Changing the mindset requires changing the way we set the mindset! That takes action – action that starts within! All the legislation in the world won’t change it! Like the road safety stakeholders said: “You cannot legislate your way out of this!” And parking tickets won’t cut it either!
I don’t know what it will take to reverse it, but I do know this – all the talk, all the documentaries, all the promises, all the chatter won’t change a damn thing! Actions speak louder than words!
A good place to start would be to just get the roadside sobriety checks up and running. Get the speed cameras up and running, Get on with it without running your mouths! Just get it done!
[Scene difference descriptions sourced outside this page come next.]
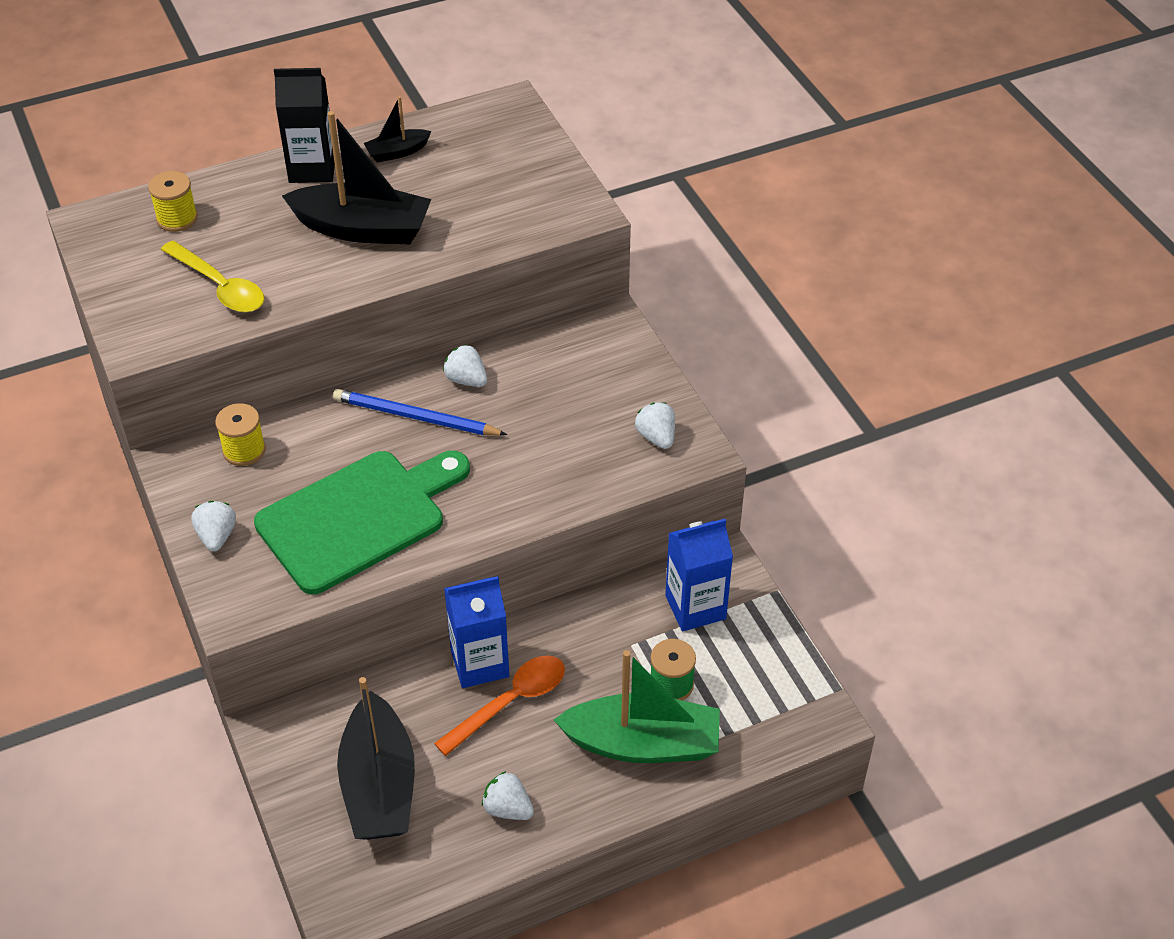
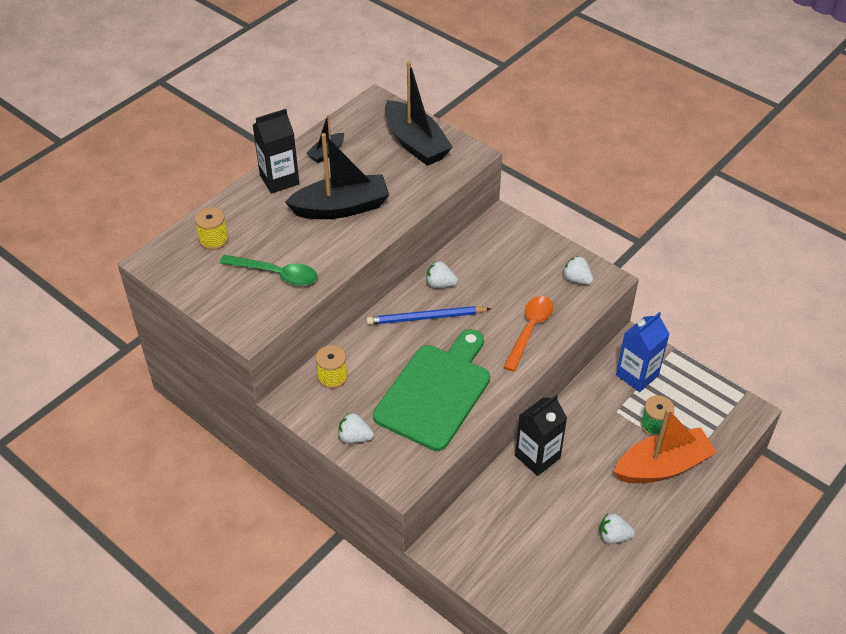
camera: 25 degrees left, 0 degrees up
(217, 536) = (355, 437): white strawberry -> white strawberry turned 45 degrees counterclockwise
(220, 287) = (276, 274): yellow spoon -> green spoon
(379, 785) = (529, 554): black boat -> black boat (415, 143)
(480, 663) = (537, 457): blue carton -> black carton
(510, 702) = (571, 473): orange spoon -> orange spoon (530, 330)
(643, 744) = (662, 466): green boat -> orange boat

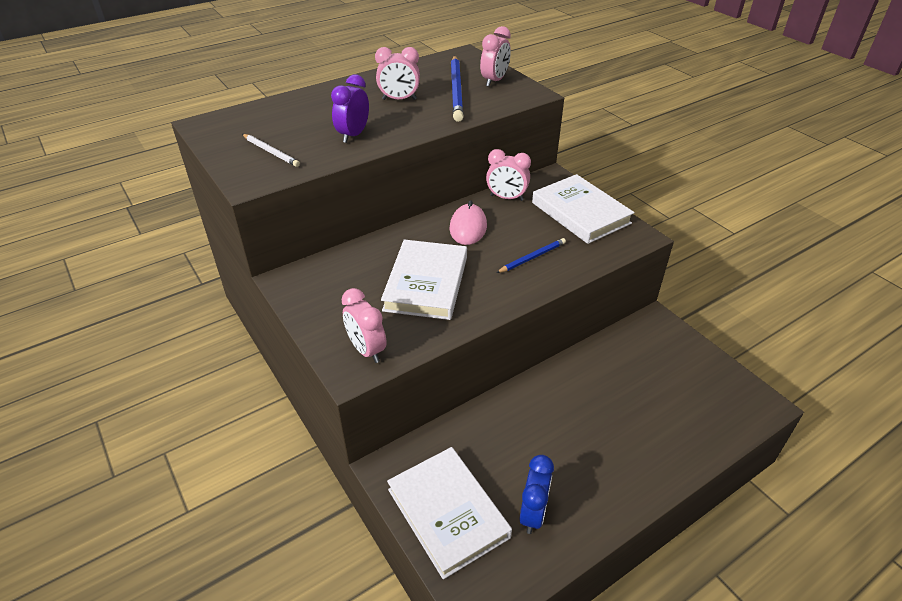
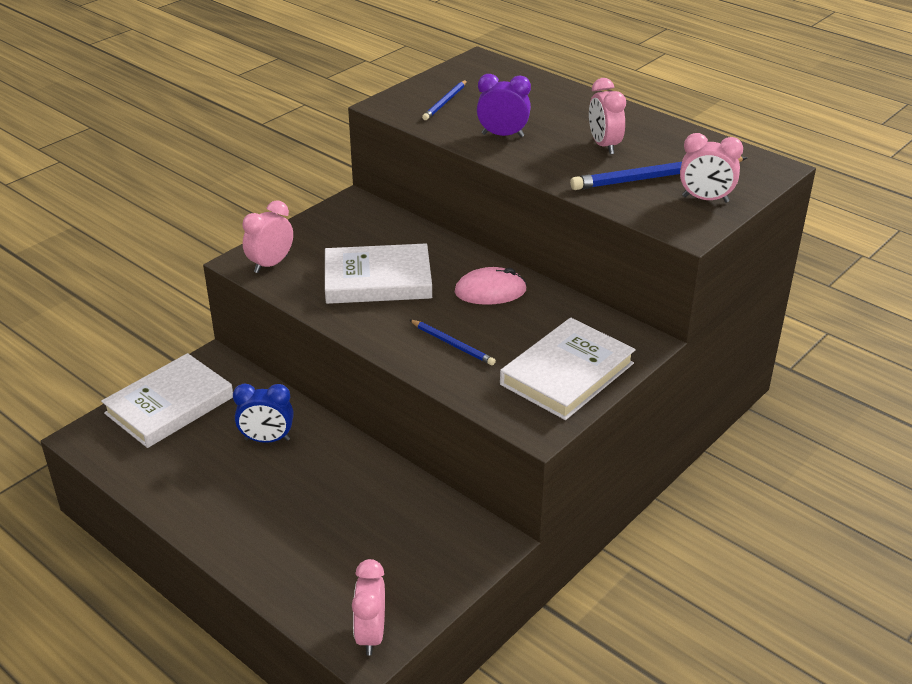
camera: 75 degrees right, 5 degrees down
(271, 152) = (445, 102): white pencil -> blue pencil
(506, 198) = (569, 311): pink clock -> pink clock (371, 634)
(533, 513) = (175, 459): blue clock -> blue clock (267, 439)

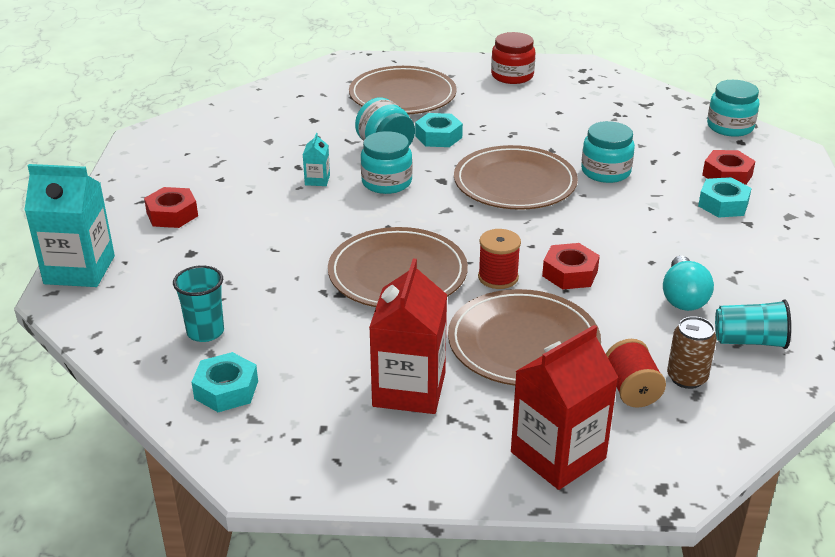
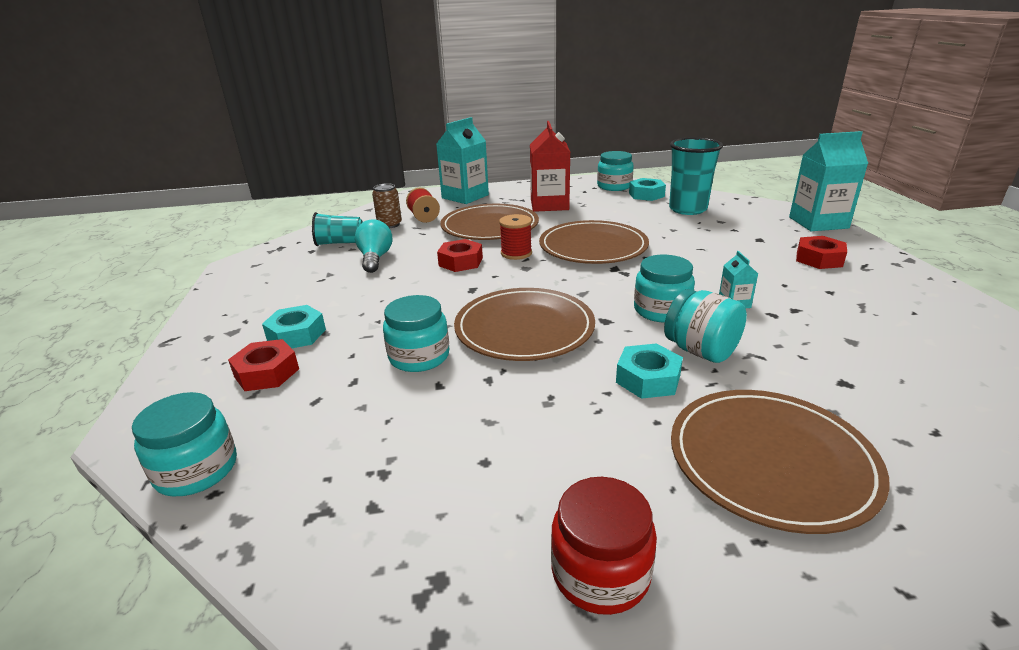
camera: 170 degrees right, 5 degrees down
(205, 332) = (687, 209): turquoise cup -> turquoise cup, size x1.58
(256, 435) = (614, 186): none -> turquoise jar
(558, 455) = (465, 196): red carton -> turquoise carton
Then once that’s done, take a real close look at your campaigns over the years and admit that they have FAILED Miserably! Take a real good long and hard look at the reality of it all and know that moving forward requires that the very first step is to be honest.
Changing minds requires a change in your thinking! Learned behaviour is harder to unlearn than it is to learn it. If over the years we have learned that riding and driving like maniacs is acceptable, then we become less bothered by the acceptance of it, until someone we care about gets hit by it!
Anything less than that is a mere blip on the radar screen – until the next blip – then it’s back to business as usual with another white sheet saying rest in peace and another funeral in between!
Just for today, for this the last few days of 2017, my hope and prayer will be that the number of road traffic fatalities this year stops at 15. But then again, we shall SEE!